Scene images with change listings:
● ● ●

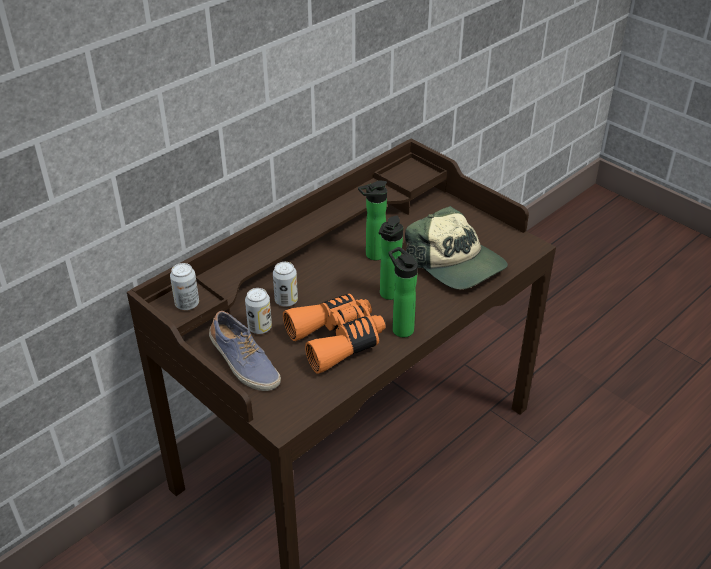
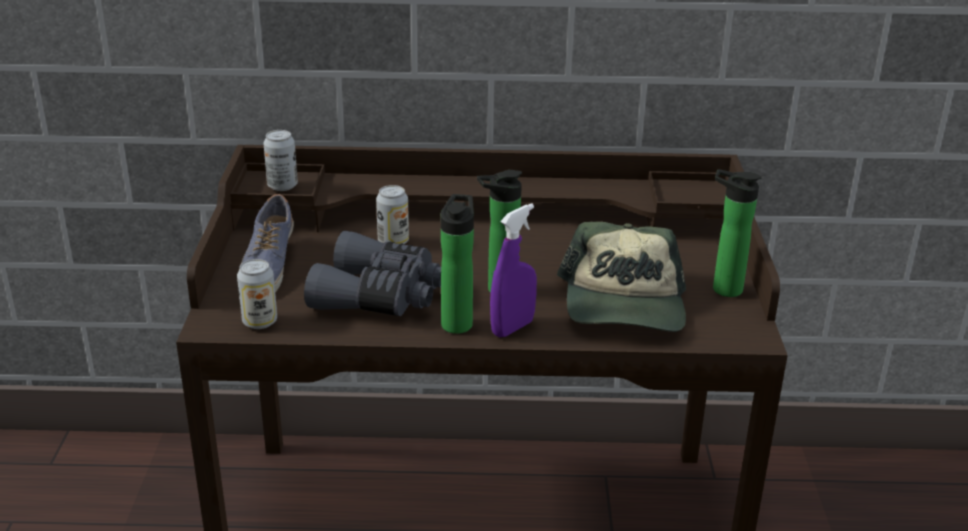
camera: 45 degrees right, 10 degrees down
can [245,288,272,334] -> can moved to [237,259,277,329]
orange binoculars [283,294,386,374] -> grey binoculars [304,231,441,316]
bottle [358,180,387,260] -> bottle moved to [713,169,762,297]
none -> purple spray bottle [490,203,537,337]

● ● ●

#### PROMPT
What is needed is a word-for-word copy of the records above, excluding pictures.

#### REPLY TO THE EXERCISE
camera: 45 degrees right, 10 degrees down
can [245,288,272,334] -> can moved to [237,259,277,329]
orange binoculars [283,294,386,374] -> grey binoculars [304,231,441,316]
bottle [358,180,387,260] -> bottle moved to [713,169,762,297]
none -> purple spray bottle [490,203,537,337]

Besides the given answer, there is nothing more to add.